Otter Summer mornings almost never come very early. Sure, we’re in the middle of the longest days of the year, but our Otter prefers to spend her mornings top-down. The first few days, she complains about the time zone change, unable to sleep until the wee hours almost stumble into dawn. Later, she still complains about the time zone change, though less believably. “David, you know it takes me all summer to get used to this time zone!” In fact, she never seems to get used to it.

Now, I can track her overnight Facebook posts to derive a rough estimate of her crash time. She reliably sleeps until the crack of noon, and would sleep through even that were it not for a pesky G-pa and the opportunity to engage in something more alluring than sleep. Few alternatives qualify.

Otter Summer mornings are remarkably quiet times. I need never fear for a lack of alone time, time to write and contemplate, when The Otter’s here. She brings plenty of elbow room. I prefer bounded solitude to the more isolated variety, so I seem more productive when she’s around.

Raising her before her regulation ten hours of sleep takes an insistent temperament. If she smells even one ounce of wuss in me, she’ll pull a reversal and bury her head back under the pillow for another hour or three. There’s little I can offer as an enticement, it seems. I have to be cold-hearted or lose the tussle. It’s always a tussle.

Then comes the morning grump. She usually rejects the very concept of breakfast, opting for an overlong shower instead. She never seems hungry until the hot water tank’s drained. Then, perhaps, she’ll drag herself to the breakfast table somehow, often opting for pie or even chips and salsa rather than my admittedly pedestrian oatmeal. Not even the presence of fresh cherries mollifies her sullen attitude.

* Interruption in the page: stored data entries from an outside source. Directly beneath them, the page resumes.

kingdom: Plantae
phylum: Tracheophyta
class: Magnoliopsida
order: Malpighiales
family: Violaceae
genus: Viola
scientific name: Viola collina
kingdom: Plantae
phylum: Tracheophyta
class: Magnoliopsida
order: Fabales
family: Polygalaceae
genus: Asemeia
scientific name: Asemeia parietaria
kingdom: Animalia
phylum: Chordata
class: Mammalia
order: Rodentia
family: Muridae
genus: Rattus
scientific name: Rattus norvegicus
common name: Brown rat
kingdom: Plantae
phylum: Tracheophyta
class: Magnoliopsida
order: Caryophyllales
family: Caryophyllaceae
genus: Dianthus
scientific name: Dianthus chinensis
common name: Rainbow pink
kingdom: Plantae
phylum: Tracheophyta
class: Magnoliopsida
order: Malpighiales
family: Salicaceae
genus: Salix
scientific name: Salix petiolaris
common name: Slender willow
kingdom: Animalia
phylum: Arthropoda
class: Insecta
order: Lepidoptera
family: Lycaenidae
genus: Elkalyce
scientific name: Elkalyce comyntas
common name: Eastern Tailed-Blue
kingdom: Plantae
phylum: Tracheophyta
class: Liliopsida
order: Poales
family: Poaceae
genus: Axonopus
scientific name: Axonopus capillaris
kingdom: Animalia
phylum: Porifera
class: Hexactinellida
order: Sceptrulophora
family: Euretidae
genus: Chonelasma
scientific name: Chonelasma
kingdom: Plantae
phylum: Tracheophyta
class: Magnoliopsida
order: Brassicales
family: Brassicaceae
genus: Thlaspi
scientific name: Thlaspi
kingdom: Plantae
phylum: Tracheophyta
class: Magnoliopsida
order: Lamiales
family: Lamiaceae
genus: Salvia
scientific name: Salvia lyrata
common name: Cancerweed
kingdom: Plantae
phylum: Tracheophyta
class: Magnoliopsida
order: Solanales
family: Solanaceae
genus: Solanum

She seems regretful then, as if she’d spent her night in combat against her own side and won. Innocents seems to have been sacrificed in the struggle; perhaps innocence, too. She has no sense of humor until well into the afternoon, and even then she prefers word play over anything practical.She never appreciates being the butt of even the most hilarious joke. Never. I, unfortunately, am at my most playful around dawn.

I worry over her in these late mornings, when she seems unredeemable, unforgiven, beaten rather than refreshed. She’ll reliably gain energy through the day, peaking around supper time. Until then, before then, she seems to struggle with even ordinary gravity, and seems somehow destined to lose.

I reflect on how heartless the world has become, insisting upon perky drivers, or the appearance of perky driving, as a precondition for bestowing acceptance. Edgar Allan Poe would be screwed in today’s job market. No darker temperaments need apply. Yet I know this young one to be more than just a grumpy mourning person. She can light up a room, light up a life for anyone capable of stomaching the slow start-up. I do not even privately aspire for her to discover her inner Up With People persona. Should she ever find it, I’d try to help her ditch it somewhere.

Today, though, she roused by seven by the promise of helping me on my rounds feeding feral cats. The downpour outside, though, led her to opt out of this adventure. Her new dye job isn’t water stable yet, and the rain would leave crimson tracks down her shoulders. So she’s engaged, listening to some of my songs on my iPod, preparing to sing along. She claims to feel butterflies in her stomach, like this practice performance might qualify as the real thing. And it might.

There are no unrepresentative behaviors in this world, nor could there be. I could paint a picture-perfect portrait of The Grand Otter and produce nothing better than a two-dimensional cartoon cutout. This must be the real deal, mourning mornings and all, or none of it means anything at all.